No pictures, please. Output the lines from the start of the data through the line that contains "User-friendly web interface", both included, exactly as they stand.

━━━━━━

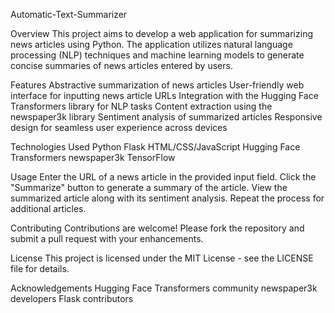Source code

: Automatic-Text-Summarizer

Overview
This project aims to develop a web application for summarizing news articles using Python. The application utilizes natural language processing (NLP) techniques and machine learning models to generate concise summaries of news articles entered by users.

Features
Abstractive summarization of news articles
User-friendly web interface for inputting news article URLs
Integration with the Hugging Face Transformers library for NLP tasks
Content extraction using the newspaper3k library
Sentiment analysis of summarized articles
Responsive design for seamless user experience across devices

Technologies Used
Python
Flask
HTML/CSS/JavaScript
Hugging Face Transformers
newspaper3k
TensorFlow


Usage
Enter the URL of a news article in the provided input field.
Click the "Summarize" button to generate a summary of the article.
View the summarized article along with its sentiment analysis.
Repeat the process for additional articles.

Contributing
Contributions are welcome! Please fork the repository and submit a pull request with your enhancements.

License
This project is licensed under the MIT License - see the LICENSE file for details.

Acknowledgements
Hugging Face Transformers community
newspaper3k developers
Flask contributors

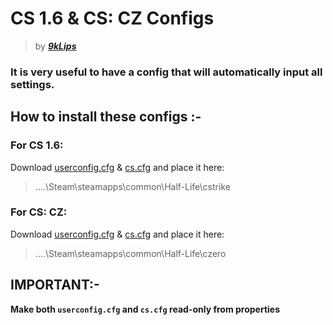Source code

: # CS 1.6 & CS: CZ Configs
> by ***[9kLips](https://steamcommunity.com/id/9klips/)***

### It is very useful to have a config that will automatically input all settings.

## How to install these configs :-

### For CS 1.6:
Download [userconfig.cfg](userconfig.cfg) & [cs.cfg](1.6/cs.cfg) and place it here:
> ....\Steam\steamapps\common\Half-Life\cstrike

### For CS: CZ:
Download [userconfig.cfg](userconfig.cfg) & [cs.cfg](cz/cs.cfg) and place it here:
> ....\Steam\steamapps\common\Half-Life\czero

## IMPORTANT:-
**Make both `userconfig.cfg` and `cs.cfg` read-only from properties**
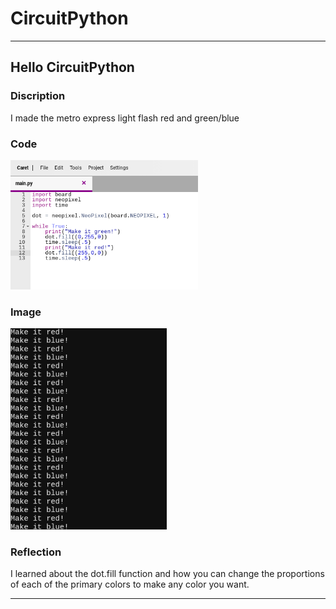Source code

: # CircuitPython


---


## Hello CircuitPython

### Discription

I made the metro express light flash red and green/blue

### Code

<img src="https://github.com/llemarr42/CircuitPython/blob/main/welcome%20circuit%20python.png?raw=true" width="300">

### Image

<img src="https://github.com/llemarr42/CircuitPython/blob/main/hello%20circuitpython.png?raw=true" width="250">

### Reflection

I learned about the dot.fill function and how you can change the proportions of each of the primary colors to make any color you want.

---
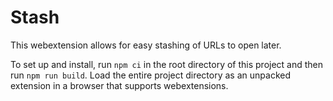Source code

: # Stash

This webextension allows for easy stashing of URLs to open later.

To set up and install, run `npm ci` in the root directory of this project and then run `npm run build`. Load the entire project directory as an unpacked extension in a browser that supports webextensions.



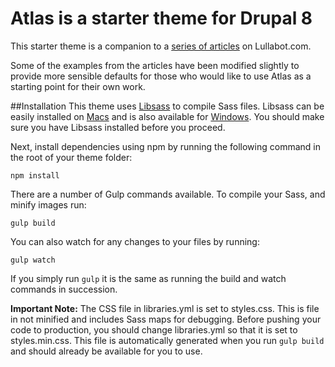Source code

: # Atlas is a starter theme for Drupal 8

This starter theme is a companion to a [series of articles](https://www.lullabot.com/blog/article/drupal-8-theming-fundamentals-part-1) on Lullabot.com.

Some of the examples from the articles have been modified slightly to provide more sensible defaults for those who would like to use Atlas as a starting point for their own work.

##Installation
This theme uses [Libsass](https://github.com/sass/libsass) to compile Sass files. Libsass can be easily installed on [Macs](https://github.com/sass/libsass/wiki/Building-on-Mac-OS-X) and is also available for [Windows](https://github.com/sass/libsass/wiki/Building-on-Windows). You should make sure you have Libsass installed before you proceed.

Next, install dependencies using npm by running the following command in the root of your theme folder:

`npm install`

There are a number of Gulp commands available. To compile your Sass, and minify images run:

`gulp build`

You can also watch for any changes to your files by running:

`gulp watch`

If you simply run `gulp` it is the same as running the build and watch commands in succession.

**Important Note:** The CSS file in libraries.yml is set to styles.css. This is file in not minified and includes Sass maps for debugging. Before pushing your code to production, you should change libraries.yml so that it is set to styles.min.css. This file is automatically generated when you run `gulp build` and should already be available  for you to use.
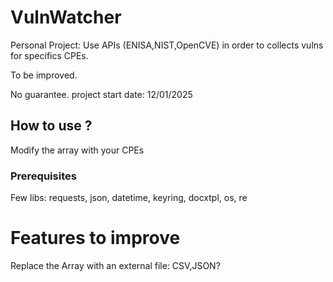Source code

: # VulnWatcher
Personal Project: Use APIs (ENISA,NIST,OpenCVE) in order to collects vulns for specifics CPEs.

To be improved. 

No guarantee.
project start date: 12/01/2025

## How to use ?
Modify the array with your CPEs

### Prerequisites 
Few libs:
requests, json, datetime, keyring, docxtpl, os, re

# Features  to improve 
Replace the Array with an external file: CSV,JSON?
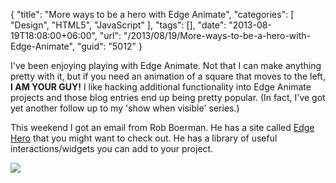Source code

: {
	"title": "More ways to be a hero with Edge Animate",
	"categories": [
		"Design",
		"HTML5",
		"JavaScript"
	],
	"tags": [],
	"date": "2013-08-19T18:08:00+06:00",
	"url": "/2013/08/19/More-ways-to-be-a-hero-with-Edge-Animate",
	"guid": "5012"
}

I've been enjoying playing with Edge Animate. Not that I can make anything pretty with it, but if you need an animation of a square that moves to the left, <strong>I AM YOUR GUY!</strong> I like hacking additional functionality into Edge Animate projects and those blog entries end up being pretty popular. (In fact, I've got yet another follow up to my 'show when visible' series.) 

This weekend I got an email from Rob Boerman. He has a site called <a href="http://www.edgehero.com/">Edge Hero</a> that you might want to check out. He has a library of useful interactions/widgets you can add to your project. 

<img src="http://static.raymondcamden.com/images/logo_edgehero.png" />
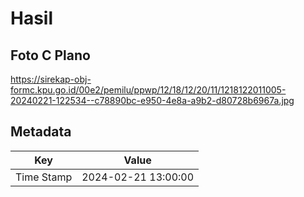 # Hasil

## Foto C Plano

https://sirekap-obj-formc.kpu.go.id/00e2/pemilu/ppwp/12/18/12/20/11/1218122011005-20240221-122534--c78890bc-e950-4e8a-a9b2-d80728b6967a.jpg


## Metadata

| Key        | Value               |
| ---------- | ------------------- |
| Time Stamp | 2024-02-21 13:00:00 |



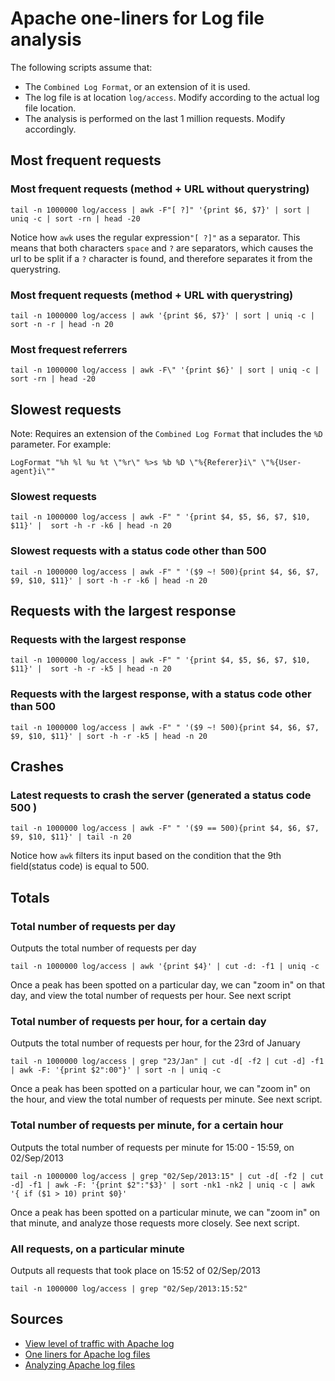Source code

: # Apache one-liners for Log file analysis

The following scripts assume that:

* The ``Combined Log Format``, or an extension of it is used. 
* The log file is at location ``log/access``. Modify according to the actual log file location.
* The analysis is performed on the last 1 million requests. Modify accordingly.

## Most frequent requests

### Most frequent requests (method + URL without querystring)

	tail -n 1000000 log/access | awk -F"[ ?]" '{print $6, $7}' | sort | uniq -c | sort -rn | head -20

Notice how ``awk`` uses  the regular expression``"[ ?]"`` as a separator. 
This means that both characters ``space`` and ``?`` are separators, which causes the url to be split if a ``?`` character is found, and therefore separates it from the querystring.

### Most frequent requests (method + URL with querystring)

	tail -n 1000000 log/access | awk '{print $6, $7}' | sort | uniq -c | sort -n -r | head -n 20

### Most frequest referrers

	tail -n 1000000 log/access | awk -F\" '{print $6}' | sort | uniq -c | sort -rn | head -20

## Slowest requests
Note: Requires an extension of the ``Combined Log Format`` that includes the ``%D`` parameter. For example:

	LogFormat "%h %l %u %t \"%r\" %>s %b %D \"%{Referer}i\" \"%{User-agent}i\""

### Slowest requests

	tail -n 1000000 log/access | awk -F" " '{print $4, $5, $6, $7, $10, $11}' |  sort -h -r -k6 | head -n 20

### Slowest requests with a status code other than 500

	tail -n 1000000 log/access | awk -F" " '($9 ~! 500){print $4, $6, $7, $9, $10, $11}' | sort -h -r -k6 | head -n 20


## Requests with the largest response

### Requests with the largest response

	tail -n 1000000 log/access | awk -F" " '{print $4, $5, $6, $7, $10, $11}' |  sort -h -r -k5 | head -n 20

### Requests with the largest response, with a status code other than 500

	tail -n 1000000 log/access | awk -F" " '($9 ~! 500){print $4, $6, $7, $9, $10, $11}' | sort -h -r -k5 | head -n 20

## Crashes

### Latest requests to crash the server (generated a status code 500 )

	tail -n 1000000 log/access | awk -F" " '($9 == 500){print $4, $6, $7, $9, $10, $11}' | tail -n 20

Notice how ``awk`` filters its input based on the condition that the 9th field(status code) is equal to 500.	

## Totals

### Total number of requests per day
Outputs the total number of requests per day

	tail -n 1000000 log/access | awk '{print $4}' | cut -d: -f1 | uniq -c

Once a peak has been spotted on a particular day, we can "zoom in" on that day, and view the total number of requests per hour. See next script	

### Total number of requests per hour, for a certain day
Outputs the total number of requests per hour, for the 23rd of January

	tail -n 1000000 log/access | grep "23/Jan" | cut -d[ -f2 | cut -d] -f1 | awk -F: '{print $2":00"}' | sort -n | uniq -c

Once a peak has been spotted on a particular hour, we can "zoom in" on the hour, and view the total number of requests per minute. See next script.

### Total number of requests per minute, for a certain hour
Outputs the total number of requests per minute for 15:00 - 15:59, on 02/Sep/2013

	tail -n 1000000 log/access | grep "02/Sep/2013:15" | cut -d[ -f2 | cut -d] -f1 | awk -F: '{print $2":"$3}' | sort -nk1 -nk2 | uniq -c | awk '{ if ($1 > 10) print $0}'

Once a peak has been spotted on a particular minute, we can "zoom in" on that minute, and analyze those requests more closely. See next script.

### All requests, on a particular minute
Outputs all requests that took place on 15:52 of 02/Sep/2013

	tail -n 1000000 log/access | grep "02/Sep/2013:15:52"

## Sources
* [View level of traffic with Apache log](http://www.inmotionhosting.com/support/website/server-usage/view-level-of-traffic-with-apache-access-log)
* [One liners for Apache log files](http://blog.nexcess.net/2011/01/21/one-liners-for-apache-log-files/)
* [Analyzing Apache log files](http://www.the-art-of-web.com/system/logs/#.UidkbWT0-p0)

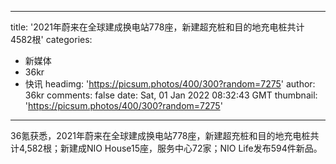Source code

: 
---
title: '2021年蔚来在全球建成换电站778座，新建超充桩和目的地充电桩共计4582根'
categories: 
 - 新媒体
 - 36kr
 - 快讯
headimg: 'https://picsum.photos/400/300?random=7275'
author: 36kr
comments: false
date: Sat, 01 Jan 2022 08:32:43 GMT
thumbnail: 'https://picsum.photos/400/300?random=7275'
---

<div>   
36氪获悉，2021年蔚来在全球建成换电站778座，新建超充桩和目的地充电桩共计4,582根；新建成NIO House15座，服务中心72家；NIO Life发布594件新品。  
</div>
            
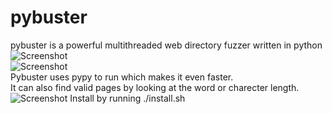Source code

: # pybuster
pybuster is a powerful multithreaded web directory fuzzer written in python  
![Screenshot](https://raw.githubusercontent.com/r4j1337/pybuster/master/images/help.png)  
![Screenshot](https://raw.githubusercontent.com/r4j1337/pybuster/master/images/example.png)    
Pybuster uses pypy to run which makes it even faster.  
It can also find valid pages by looking at the word or charecter length.  
![Screenshot](https://raw.githubusercontent.com/r4j1337/pybuster/master/images/wlen.png)
Install by running ./install.sh
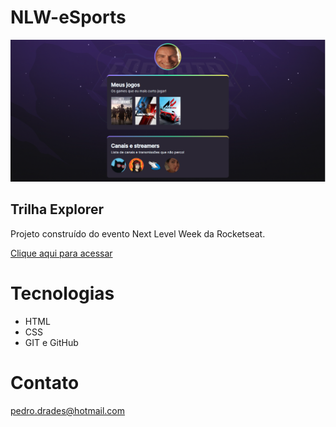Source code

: # NLW-eSports
<img src="./imagens/NLW.png">

## Trilha Explorer
Projeto construído do evento Next Level Week da Rocketseat.

<div>
<a href="https://pedroliveira3.github.io/NLW-eSports/">Clique aqui para acessar</a>
</div>

# Tecnologias 
<ul>
<li>HTML</li>
<li>CSS</li>
<li>GIT e GitHub</li>
</ul>

# Contato
pedro.drades@hotmail.com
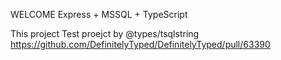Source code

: WELCOME Express + MSSQL + TypeScript

This project Test proejct by @types/tsqlstring
https://github.com/DefinitelyTyped/DefinitelyTyped/pull/63390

━━━━━━

FINAL ANSWER
Source code

: Automatic-Text-Summarizer

Overview
This project aims to develop a web application for summarizing news articles using Python. The application utilizes natural language processing (NLP) techniques and machine learning models to generate concise summaries of news articles entered by users.

Features
Abstractive summarization of news articles
User-friendly web interface for inputting news article URLs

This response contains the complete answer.